An employee at a sprawling immigration detention center in South Georgia has tested positive for COVID-19, the disease caused by the novel coronavirus, the company that operates the facility confirmed Tuesday.

CoreCivic — the Nashville-based corrections business that runs Stewart Detention Center — said the unidentified employee last worked there on March 20 and is now isolated at home. Nine other employees who had direct contact with that person have been told to self-quarantine at home for 14 days, CoreCivic said. Plus, 33 detainees who may have been in contact with the employee have been placed in quarantine in a separate housing unit at the detention center.

News of the positive coronavirus test result comes as U.S. Immigration and Customs Enforcement and corrections companies like CoreCivic are scrambling to prevent the highly contagious disease from gaining a foothold in immigration detention centers in Georgia and across the nation.

Located just outside the small city of Lumpkin, Stewart has capacity for 1,900 detainees. It has detained people from more than 140 countries and nearly every continent. CoreCivic said it is encouraging social distancing and regular handwashing there.

“Efforts are underway to notify other employees or contractors who may have been in contact with the individual who tested positive,” the company said. “CoreCivic is working hard to protect our employees, those entrusted to our care, and our communities during the COVID-19 pandemic.”

CoreCivic operates the detention center in Lumpkin through agreements with ICE and Stewart County.

ICE had no immediate comment.

The CoreCivic employee who tested positive for COVID-19 does not live in Stewart, according to Stewart County Manager Mac Moye. Moye, who previously worked as a case manager in the immigration detention center in Lumpkin, said he briefed the County Commission about the case and a separate one that popped up elsewhere in Stewart.

“Having worked at Stewart Detention Center, I know that contingency planning is an important thing, so I want us to be prepared,” Moye said. “I can’t predict what the scenarios might spin to. But what if it gets out in the population and what happens at that point?”

Also on Tuesday, a coalition of civil and immigrant advocacy groups from Georgia sent the state’s congressional delegation a letter, requesting the immediate release of ICE detainees amid the pandemic.

“The threat of a COVID-19 outbreak in immigration detention centers is imminent,” the letter says. “Immigration detention centers are already a hotbed for the transfer of various infectious diseases.”

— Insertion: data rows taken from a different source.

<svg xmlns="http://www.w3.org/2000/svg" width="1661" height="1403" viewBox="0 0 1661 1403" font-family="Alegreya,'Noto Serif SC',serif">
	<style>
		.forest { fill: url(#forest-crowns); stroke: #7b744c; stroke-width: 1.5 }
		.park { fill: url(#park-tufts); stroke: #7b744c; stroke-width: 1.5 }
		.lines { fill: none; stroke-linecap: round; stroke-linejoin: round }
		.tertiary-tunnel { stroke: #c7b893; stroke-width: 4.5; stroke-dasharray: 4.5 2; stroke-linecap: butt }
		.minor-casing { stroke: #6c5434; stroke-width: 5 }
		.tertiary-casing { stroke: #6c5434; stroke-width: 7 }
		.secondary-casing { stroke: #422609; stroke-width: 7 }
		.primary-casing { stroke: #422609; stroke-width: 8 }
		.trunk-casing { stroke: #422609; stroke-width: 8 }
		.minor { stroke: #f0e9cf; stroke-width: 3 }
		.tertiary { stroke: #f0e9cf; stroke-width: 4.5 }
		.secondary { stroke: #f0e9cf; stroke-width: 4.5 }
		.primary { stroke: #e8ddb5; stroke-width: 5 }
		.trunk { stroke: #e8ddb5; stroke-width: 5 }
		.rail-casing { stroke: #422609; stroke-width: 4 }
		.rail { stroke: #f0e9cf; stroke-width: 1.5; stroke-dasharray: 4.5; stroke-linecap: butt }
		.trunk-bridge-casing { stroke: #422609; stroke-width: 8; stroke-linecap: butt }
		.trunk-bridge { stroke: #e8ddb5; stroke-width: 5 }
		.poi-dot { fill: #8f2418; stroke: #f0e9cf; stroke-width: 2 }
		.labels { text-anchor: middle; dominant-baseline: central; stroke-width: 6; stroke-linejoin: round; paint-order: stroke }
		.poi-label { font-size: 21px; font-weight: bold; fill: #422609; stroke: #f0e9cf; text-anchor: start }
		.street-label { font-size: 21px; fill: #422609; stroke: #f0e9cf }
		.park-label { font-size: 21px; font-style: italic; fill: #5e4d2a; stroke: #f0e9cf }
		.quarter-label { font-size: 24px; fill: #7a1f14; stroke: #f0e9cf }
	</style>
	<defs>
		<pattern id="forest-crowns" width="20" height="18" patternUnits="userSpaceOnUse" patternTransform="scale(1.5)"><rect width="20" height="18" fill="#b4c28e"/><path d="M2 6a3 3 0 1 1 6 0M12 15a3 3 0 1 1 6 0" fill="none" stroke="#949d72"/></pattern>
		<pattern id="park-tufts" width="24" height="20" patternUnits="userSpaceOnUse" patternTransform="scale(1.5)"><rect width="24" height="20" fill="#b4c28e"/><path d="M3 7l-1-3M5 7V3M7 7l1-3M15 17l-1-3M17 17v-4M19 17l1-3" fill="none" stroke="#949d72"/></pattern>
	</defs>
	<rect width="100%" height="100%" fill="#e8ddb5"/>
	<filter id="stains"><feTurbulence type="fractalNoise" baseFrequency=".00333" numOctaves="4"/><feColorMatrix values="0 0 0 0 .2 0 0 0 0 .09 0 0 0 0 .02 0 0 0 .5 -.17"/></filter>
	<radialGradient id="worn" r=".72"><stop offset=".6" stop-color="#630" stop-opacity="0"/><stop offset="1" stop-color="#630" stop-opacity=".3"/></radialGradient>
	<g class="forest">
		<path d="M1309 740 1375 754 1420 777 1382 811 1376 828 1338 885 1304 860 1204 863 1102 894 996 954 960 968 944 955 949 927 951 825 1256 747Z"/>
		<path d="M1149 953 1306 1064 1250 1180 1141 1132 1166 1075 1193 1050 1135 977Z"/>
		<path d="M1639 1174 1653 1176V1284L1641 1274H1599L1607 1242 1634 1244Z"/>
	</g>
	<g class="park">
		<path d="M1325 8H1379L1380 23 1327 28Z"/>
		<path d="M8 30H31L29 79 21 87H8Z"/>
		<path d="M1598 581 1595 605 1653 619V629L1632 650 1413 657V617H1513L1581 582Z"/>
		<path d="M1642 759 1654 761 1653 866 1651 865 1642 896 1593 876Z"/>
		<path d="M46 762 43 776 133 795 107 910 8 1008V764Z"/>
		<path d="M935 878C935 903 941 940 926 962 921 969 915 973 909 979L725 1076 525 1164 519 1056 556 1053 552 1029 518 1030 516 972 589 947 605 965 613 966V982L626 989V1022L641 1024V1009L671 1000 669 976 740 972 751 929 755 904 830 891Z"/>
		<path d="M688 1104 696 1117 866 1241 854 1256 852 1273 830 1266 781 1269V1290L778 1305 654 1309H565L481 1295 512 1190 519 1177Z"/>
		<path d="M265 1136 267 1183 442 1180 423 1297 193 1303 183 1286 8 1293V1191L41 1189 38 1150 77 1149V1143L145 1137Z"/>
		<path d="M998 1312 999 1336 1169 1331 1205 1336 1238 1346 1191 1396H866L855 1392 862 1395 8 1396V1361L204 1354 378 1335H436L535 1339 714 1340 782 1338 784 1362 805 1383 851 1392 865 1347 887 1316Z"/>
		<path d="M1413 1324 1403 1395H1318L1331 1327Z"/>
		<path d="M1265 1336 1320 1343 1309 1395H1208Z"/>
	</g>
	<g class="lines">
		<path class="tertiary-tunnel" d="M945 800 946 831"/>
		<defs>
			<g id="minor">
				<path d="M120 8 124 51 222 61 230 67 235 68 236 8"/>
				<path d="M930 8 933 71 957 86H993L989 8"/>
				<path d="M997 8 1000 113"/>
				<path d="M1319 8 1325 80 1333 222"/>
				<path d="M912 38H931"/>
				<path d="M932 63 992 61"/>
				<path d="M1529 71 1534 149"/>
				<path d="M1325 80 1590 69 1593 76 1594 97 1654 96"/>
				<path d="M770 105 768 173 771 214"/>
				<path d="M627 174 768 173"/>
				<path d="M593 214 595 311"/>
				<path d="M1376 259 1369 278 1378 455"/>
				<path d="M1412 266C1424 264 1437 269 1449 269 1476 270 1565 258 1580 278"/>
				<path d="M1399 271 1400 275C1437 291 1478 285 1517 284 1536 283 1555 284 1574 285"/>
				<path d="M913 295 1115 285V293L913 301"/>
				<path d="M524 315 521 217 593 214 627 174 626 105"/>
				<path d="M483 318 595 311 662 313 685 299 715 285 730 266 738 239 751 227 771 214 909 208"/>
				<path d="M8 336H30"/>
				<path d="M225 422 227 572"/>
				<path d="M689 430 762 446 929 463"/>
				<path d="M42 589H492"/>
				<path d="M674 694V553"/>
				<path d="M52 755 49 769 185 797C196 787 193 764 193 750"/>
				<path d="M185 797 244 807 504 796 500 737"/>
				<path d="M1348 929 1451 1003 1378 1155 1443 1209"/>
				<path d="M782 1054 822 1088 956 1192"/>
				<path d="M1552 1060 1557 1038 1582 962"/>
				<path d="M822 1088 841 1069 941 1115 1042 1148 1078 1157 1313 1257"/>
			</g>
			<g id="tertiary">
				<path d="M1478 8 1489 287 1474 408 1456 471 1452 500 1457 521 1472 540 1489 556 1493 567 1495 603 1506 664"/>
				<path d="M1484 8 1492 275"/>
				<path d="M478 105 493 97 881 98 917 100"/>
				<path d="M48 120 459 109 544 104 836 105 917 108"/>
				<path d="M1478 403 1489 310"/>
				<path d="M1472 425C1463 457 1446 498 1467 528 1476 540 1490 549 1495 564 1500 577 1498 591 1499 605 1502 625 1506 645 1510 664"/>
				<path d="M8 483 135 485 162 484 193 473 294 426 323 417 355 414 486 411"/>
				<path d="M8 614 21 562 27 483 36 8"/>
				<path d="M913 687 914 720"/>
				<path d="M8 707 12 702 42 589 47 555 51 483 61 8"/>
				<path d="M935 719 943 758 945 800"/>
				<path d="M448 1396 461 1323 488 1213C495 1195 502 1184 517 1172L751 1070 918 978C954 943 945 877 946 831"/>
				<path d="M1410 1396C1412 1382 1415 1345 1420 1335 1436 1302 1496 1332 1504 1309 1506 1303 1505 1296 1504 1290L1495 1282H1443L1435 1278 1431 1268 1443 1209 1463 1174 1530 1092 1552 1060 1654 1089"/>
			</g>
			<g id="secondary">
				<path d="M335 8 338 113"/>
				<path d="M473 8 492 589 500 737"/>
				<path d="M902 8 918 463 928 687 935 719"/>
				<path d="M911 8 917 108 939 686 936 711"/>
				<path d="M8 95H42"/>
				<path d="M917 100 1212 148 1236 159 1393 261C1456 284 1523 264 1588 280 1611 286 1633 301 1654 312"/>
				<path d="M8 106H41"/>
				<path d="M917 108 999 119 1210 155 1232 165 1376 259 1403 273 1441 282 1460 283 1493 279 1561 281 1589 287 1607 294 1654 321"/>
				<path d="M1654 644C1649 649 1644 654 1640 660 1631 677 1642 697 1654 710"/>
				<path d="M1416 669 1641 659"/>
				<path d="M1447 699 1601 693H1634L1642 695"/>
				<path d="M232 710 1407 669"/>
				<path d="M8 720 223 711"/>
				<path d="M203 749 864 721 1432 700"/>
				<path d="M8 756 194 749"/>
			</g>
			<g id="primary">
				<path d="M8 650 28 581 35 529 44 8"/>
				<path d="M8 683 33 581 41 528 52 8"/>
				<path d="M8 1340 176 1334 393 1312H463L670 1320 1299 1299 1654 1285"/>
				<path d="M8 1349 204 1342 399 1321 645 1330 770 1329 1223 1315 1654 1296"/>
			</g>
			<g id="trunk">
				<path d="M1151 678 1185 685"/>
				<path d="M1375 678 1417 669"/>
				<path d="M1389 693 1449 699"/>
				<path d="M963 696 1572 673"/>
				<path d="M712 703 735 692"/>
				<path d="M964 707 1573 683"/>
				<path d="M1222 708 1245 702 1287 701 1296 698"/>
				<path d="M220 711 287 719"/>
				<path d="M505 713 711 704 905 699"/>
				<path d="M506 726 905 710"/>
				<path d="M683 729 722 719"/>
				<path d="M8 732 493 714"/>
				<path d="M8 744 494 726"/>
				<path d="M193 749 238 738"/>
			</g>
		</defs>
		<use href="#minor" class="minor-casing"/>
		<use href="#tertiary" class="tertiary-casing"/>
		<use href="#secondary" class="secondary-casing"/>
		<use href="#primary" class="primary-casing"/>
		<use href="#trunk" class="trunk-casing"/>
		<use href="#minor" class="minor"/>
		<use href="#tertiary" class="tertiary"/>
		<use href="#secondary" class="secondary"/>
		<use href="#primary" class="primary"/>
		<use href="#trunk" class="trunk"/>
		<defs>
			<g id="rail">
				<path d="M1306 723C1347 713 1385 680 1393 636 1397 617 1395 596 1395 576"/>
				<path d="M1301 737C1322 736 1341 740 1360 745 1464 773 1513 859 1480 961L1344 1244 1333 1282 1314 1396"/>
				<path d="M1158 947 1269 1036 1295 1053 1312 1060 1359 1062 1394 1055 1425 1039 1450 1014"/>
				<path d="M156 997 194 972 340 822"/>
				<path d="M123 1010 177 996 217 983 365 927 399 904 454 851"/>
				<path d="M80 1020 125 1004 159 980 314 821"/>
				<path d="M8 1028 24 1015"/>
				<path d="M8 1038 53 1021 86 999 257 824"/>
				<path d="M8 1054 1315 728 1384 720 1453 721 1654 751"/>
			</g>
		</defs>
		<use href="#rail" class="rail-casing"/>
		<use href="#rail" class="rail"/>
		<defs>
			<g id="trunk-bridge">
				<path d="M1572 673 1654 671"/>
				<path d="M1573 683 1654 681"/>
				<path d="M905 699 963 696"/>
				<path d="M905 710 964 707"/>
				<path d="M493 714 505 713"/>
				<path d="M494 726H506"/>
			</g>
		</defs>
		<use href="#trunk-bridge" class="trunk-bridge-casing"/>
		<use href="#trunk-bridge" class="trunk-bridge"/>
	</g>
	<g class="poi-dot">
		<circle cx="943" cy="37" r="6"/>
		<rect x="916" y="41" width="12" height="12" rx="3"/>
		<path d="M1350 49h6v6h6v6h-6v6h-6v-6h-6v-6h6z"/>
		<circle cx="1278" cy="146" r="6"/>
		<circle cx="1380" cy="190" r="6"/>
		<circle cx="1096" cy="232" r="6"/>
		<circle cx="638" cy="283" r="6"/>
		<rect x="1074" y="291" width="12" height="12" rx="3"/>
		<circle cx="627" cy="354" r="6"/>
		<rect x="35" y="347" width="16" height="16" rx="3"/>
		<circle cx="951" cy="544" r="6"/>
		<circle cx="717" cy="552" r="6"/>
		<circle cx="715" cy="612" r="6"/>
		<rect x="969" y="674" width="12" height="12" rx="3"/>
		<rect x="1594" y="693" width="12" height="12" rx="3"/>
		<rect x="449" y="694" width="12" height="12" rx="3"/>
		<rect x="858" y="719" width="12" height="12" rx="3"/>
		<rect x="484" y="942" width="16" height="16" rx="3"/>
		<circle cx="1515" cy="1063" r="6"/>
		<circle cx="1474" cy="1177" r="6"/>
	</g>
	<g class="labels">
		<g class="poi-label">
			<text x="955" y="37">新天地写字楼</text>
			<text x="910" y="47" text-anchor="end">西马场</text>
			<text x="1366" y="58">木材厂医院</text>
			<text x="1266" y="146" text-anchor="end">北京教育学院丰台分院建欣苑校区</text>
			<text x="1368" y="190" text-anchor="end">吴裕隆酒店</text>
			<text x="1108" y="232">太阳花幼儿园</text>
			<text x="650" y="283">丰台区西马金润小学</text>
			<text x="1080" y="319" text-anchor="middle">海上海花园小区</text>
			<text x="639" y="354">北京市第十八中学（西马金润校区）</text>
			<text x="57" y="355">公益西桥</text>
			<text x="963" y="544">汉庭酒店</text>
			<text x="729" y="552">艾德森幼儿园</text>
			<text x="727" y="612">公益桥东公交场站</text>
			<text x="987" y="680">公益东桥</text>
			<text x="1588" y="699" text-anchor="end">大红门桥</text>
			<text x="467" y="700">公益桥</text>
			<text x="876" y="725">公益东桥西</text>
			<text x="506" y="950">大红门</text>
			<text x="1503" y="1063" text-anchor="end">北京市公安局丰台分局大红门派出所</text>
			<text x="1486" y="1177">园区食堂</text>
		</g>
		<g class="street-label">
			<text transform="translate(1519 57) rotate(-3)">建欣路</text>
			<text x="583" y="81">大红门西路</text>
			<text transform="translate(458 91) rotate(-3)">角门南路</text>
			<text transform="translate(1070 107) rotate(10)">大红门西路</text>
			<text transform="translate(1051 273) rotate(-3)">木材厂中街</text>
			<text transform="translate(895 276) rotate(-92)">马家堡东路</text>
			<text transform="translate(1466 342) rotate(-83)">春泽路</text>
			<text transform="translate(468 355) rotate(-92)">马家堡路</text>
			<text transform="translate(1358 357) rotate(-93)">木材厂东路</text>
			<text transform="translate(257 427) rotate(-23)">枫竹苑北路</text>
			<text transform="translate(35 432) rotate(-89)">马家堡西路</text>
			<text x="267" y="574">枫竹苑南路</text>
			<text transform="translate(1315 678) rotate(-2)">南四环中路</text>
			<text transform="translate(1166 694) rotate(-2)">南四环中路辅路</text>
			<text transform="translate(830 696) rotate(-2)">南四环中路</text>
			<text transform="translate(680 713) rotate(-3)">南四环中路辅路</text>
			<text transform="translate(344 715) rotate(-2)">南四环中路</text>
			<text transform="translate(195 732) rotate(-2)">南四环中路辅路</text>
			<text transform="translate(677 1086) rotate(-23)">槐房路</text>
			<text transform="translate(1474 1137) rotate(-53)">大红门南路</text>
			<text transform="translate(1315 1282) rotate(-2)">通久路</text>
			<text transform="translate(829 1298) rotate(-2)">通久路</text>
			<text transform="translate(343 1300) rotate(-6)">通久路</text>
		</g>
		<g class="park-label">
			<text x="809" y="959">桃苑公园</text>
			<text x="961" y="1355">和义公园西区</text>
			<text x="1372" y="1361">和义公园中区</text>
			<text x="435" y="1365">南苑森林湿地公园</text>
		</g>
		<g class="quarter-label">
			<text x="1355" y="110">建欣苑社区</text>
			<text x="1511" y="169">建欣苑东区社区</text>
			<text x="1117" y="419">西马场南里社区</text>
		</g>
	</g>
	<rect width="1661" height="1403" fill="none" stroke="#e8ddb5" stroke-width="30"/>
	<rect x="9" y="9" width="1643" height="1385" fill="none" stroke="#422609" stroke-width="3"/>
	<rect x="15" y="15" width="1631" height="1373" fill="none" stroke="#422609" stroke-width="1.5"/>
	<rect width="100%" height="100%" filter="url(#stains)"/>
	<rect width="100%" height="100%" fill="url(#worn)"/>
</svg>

Azadeh Shahshahani is the legal and advocacy director for one of the many groups behind the letter, Project South, an immigrant advocacy organization. She reacted to the CoreCivic employee’s positive COVID-19 test result Tuesday, saying: “Given this disturbing revelation, it is now even more urgent for ICE to immediately release detained immigrants from Stewart and shut this place down.”

She highlighted that four Stewart detainees have died from other causes since 2017, adding the facility is "certainly not equipped to deal with a deadly pandemic. The lives of thousands of detained immigrants as well as the prison workers are now on the line."